U4 Report
| 2020
Submission to the UK Parliament International Development Committee “Effectiveness of UK Aid Inquiry”, 2020
How to cite this publication:
David Aled Williams (2020). Submission to the UK Parliament International Development Committee “Effectiveness of UK Aid Inquiry”, 2020. : (International Development Committee, House of Commons, UK )
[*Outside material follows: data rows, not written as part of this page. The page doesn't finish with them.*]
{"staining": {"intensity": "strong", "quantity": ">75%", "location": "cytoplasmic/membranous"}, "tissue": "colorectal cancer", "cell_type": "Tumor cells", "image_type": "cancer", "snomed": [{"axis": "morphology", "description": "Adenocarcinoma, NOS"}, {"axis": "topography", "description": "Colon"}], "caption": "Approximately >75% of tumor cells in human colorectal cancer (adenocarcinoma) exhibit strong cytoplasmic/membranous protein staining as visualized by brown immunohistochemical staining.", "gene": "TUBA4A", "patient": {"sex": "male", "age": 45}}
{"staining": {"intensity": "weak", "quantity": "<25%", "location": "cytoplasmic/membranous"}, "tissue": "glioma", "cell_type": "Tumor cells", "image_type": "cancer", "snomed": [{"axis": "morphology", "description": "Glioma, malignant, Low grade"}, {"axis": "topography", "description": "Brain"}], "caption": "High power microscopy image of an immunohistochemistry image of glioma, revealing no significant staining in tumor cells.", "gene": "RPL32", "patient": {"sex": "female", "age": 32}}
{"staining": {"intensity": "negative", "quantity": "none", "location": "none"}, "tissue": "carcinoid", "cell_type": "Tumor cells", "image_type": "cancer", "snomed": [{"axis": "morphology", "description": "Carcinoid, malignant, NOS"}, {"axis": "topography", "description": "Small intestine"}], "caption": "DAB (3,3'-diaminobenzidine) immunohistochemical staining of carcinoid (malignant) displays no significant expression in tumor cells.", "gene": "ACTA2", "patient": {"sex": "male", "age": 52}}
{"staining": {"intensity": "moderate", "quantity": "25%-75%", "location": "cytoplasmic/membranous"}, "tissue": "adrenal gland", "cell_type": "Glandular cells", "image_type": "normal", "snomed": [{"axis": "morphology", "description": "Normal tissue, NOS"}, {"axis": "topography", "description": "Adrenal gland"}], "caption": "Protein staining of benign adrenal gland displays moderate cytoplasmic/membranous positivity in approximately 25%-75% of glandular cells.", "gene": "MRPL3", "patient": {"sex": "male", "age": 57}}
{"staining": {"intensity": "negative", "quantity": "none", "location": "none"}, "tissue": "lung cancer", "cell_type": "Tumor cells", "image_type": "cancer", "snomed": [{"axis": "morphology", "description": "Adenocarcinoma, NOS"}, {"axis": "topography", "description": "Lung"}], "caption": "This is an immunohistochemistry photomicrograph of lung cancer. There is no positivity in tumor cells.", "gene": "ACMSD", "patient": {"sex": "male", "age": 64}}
Corruption in its various guises is well established as an impediment both to aid
effectiveness and broader development goals: this is why anti-corruption efforts are a core aspect of official development cooperation;
More transparent aid is on aggregate linked to lower levels of corruption in recipient countries;
Aid transparency measures focused primarily on fiduciary risk management may
miss the bigger picture of the many ways corruption can undermine fundamental
aid and development objectives as laid out in the SDGs;
DFID´s strong record on aid transparency is likely beneficial from an anti-corruption perspective: it provides data that enables others to identify and flag corruption problems in recipient countries, offering avenues for corrective measures and lessons for other UK departmental aid spenders;
The UK should continue to promote clear-eyed, evidence-based analysis of
discrepancies between states anti-corruption commitments in multilateral spaces
and their actual performance;
The global leadership demonstrated by the UK in attempting to stem the problems
of illicit financial flows linked to foreign corruption should not be unwittingly
compromised in any realignment of the UK´s foreign policy agenda.